<<<<
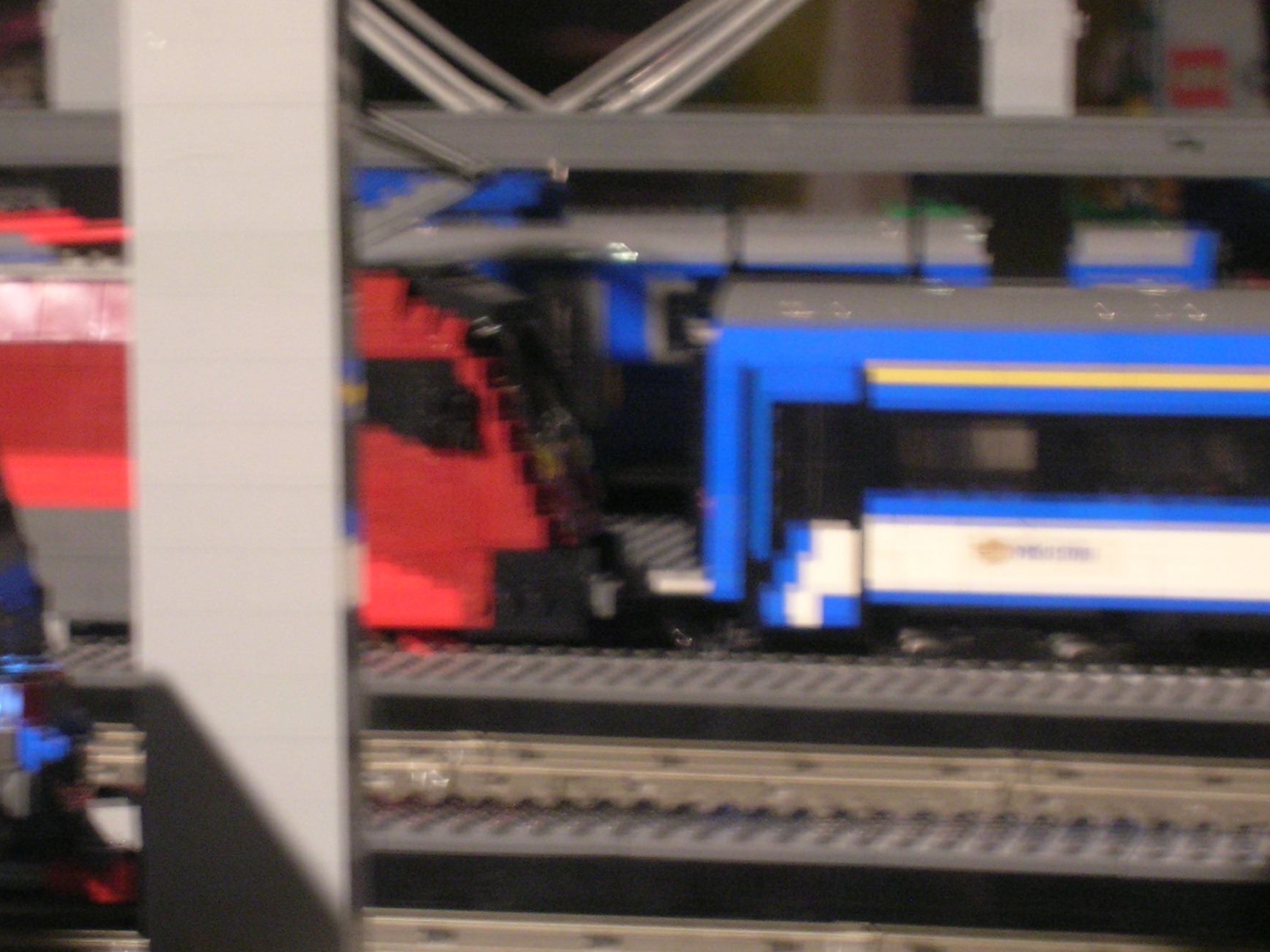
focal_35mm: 151
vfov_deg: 9.8
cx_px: 432
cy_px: 595
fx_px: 5540
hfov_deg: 13.1
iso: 158
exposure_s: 1/3.9
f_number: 4.9
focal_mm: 17.1
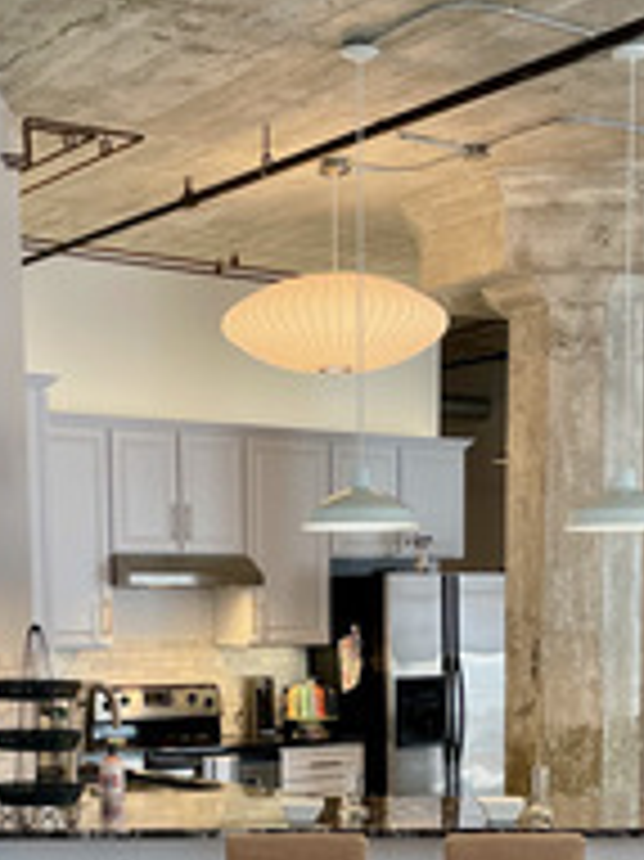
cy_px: 770
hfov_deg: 21.6
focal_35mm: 68
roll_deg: +0.7
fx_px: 1689
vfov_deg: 27.6
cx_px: 345
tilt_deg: -5.1
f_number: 1.6
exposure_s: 1/120
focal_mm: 4.2
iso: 125
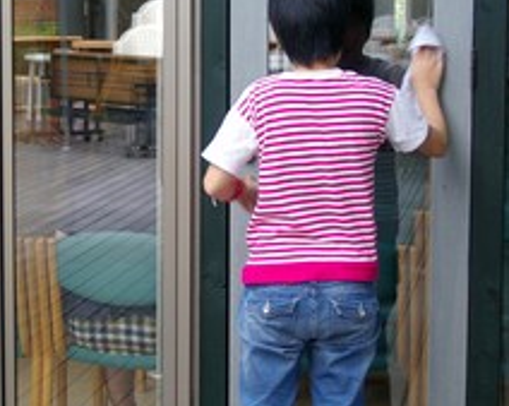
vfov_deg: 13.3
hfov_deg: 16.5
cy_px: 208
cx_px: 116
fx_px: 1745
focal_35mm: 116
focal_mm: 36
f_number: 5.6
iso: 200
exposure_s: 1/90
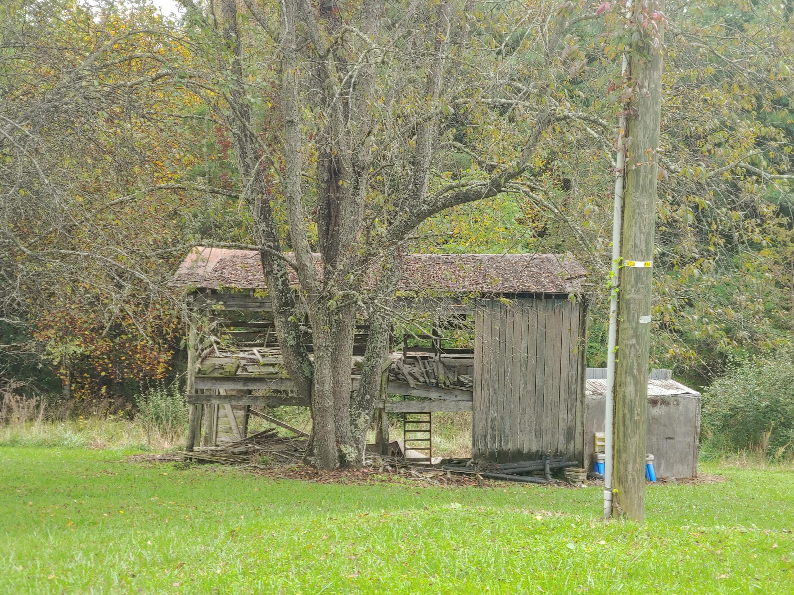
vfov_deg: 25.7
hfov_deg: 33.8
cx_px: 397
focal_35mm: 57
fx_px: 1307
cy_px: 298
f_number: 2.4
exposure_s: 1/120
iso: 50
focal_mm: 5.88
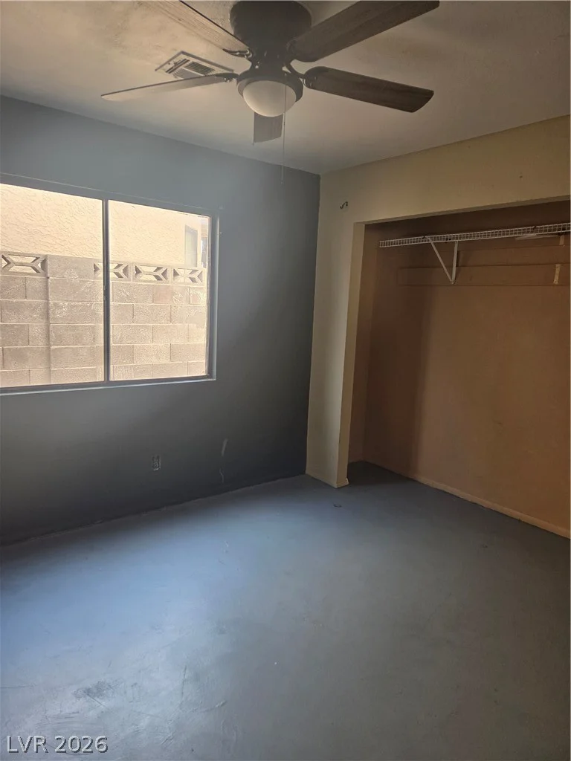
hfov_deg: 58.9
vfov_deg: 73.9
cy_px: 380
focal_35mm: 23
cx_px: 286
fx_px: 506
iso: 160
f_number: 1.8
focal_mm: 5.4
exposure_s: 1/180
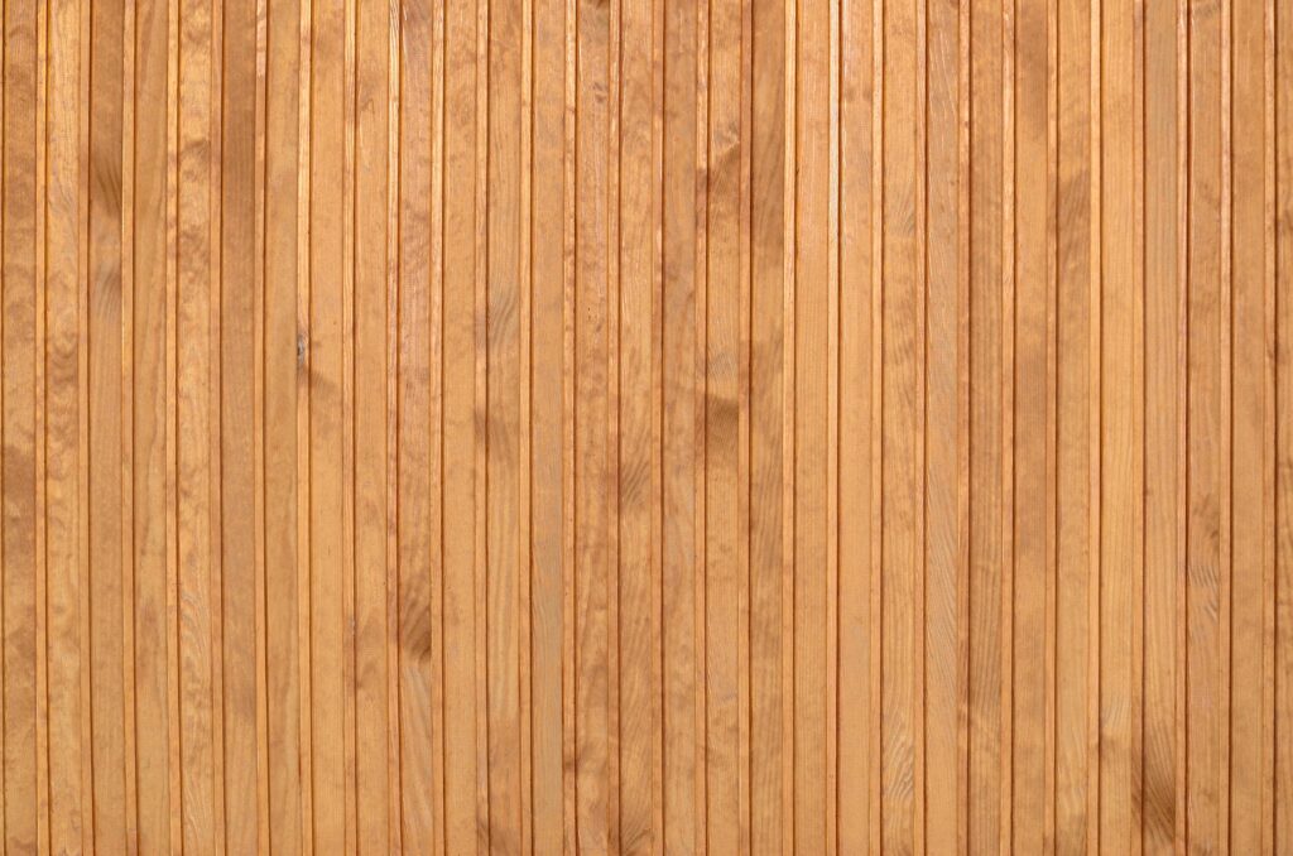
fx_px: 5645
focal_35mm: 158
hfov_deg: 13.1
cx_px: 646
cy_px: 428
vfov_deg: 8.7
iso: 400
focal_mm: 105
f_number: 10
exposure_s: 1/1600
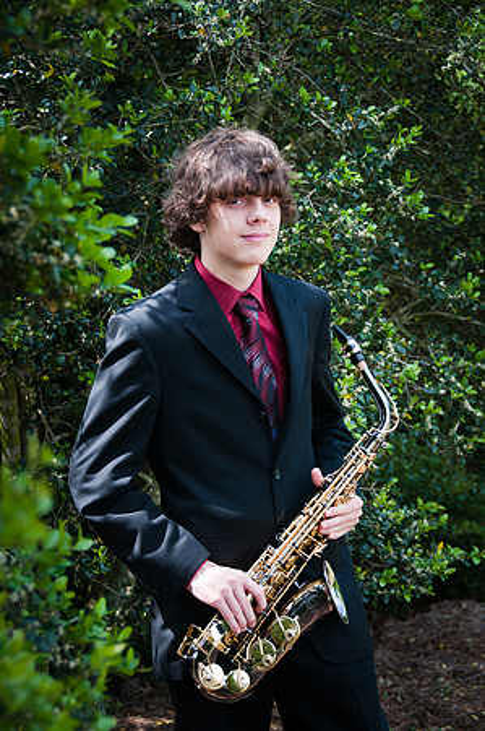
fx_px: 1975
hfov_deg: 14.0
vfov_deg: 20.9
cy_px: 366
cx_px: 242
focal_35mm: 98
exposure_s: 1/250
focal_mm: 65
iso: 200
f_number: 5
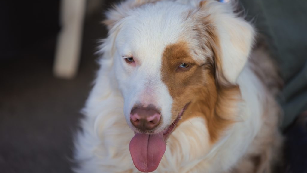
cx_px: 154
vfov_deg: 5.8
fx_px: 1710
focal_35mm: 210
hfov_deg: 10.3
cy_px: 84
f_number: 2.8
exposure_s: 1/1250
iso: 110
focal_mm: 200
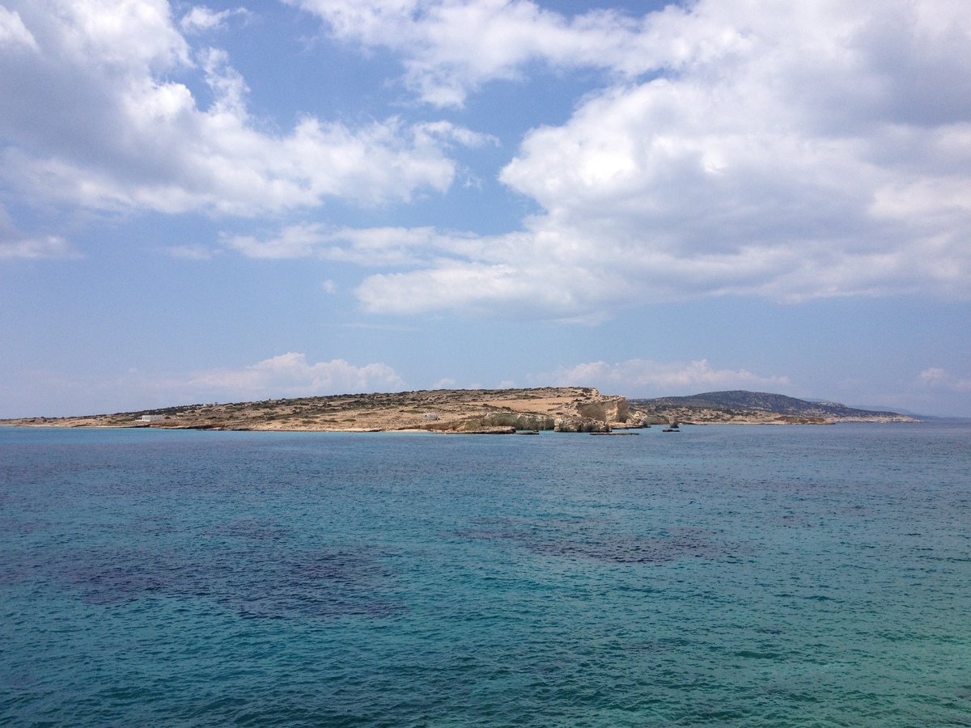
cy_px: 364
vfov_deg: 40.7
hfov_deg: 52.6
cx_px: 486
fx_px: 982
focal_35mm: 35
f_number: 2.4
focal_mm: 4.28
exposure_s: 1/3460
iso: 50
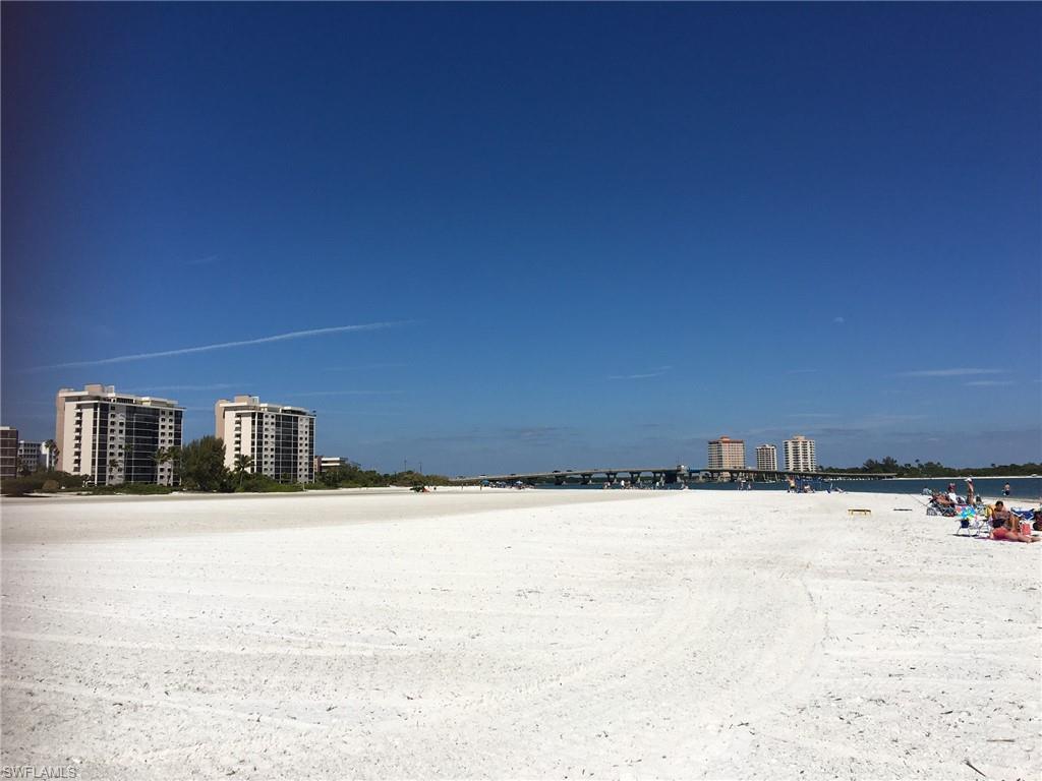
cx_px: 521
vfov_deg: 48.2
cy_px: 390
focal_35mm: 29
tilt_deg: +6.9
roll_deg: +0.7
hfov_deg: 61.7
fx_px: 873
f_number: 2.2
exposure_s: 1/4274
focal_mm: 4.15
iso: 25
>>>>
§ What you need to do:
No pictures belong in the answer, only the lines from the top of the listing through the line containing "focal_mm: 5.88", repeated word for word.

§ Answer:
focal_35mm: 151
vfov_deg: 9.8
cx_px: 432
cy_px: 595
fx_px: 5540
hfov_deg: 13.1
iso: 158
exposure_s: 1/3.9
f_number: 4.9
focal_mm: 17.1
cy_px: 770
hfov_deg: 21.6
focal_35mm: 68
roll_deg: +0.7
fx_px: 1689
vfov_deg: 27.6
cx_px: 345
tilt_deg: -5.1
f_number: 1.6
exposure_s: 1/120
focal_mm: 4.2
iso: 125
vfov_deg: 13.3
hfov_deg: 16.5
cy_px: 208
cx_px: 116
fx_px: 1745
focal_35mm: 116
focal_mm: 36
f_number: 5.6
iso: 200
exposure_s: 1/90
vfov_deg: 25.7
hfov_deg: 33.8
cx_px: 397
focal_35mm: 57
fx_px: 1307
cy_px: 298
f_number: 2.4
exposure_s: 1/120
iso: 50
focal_mm: 5.88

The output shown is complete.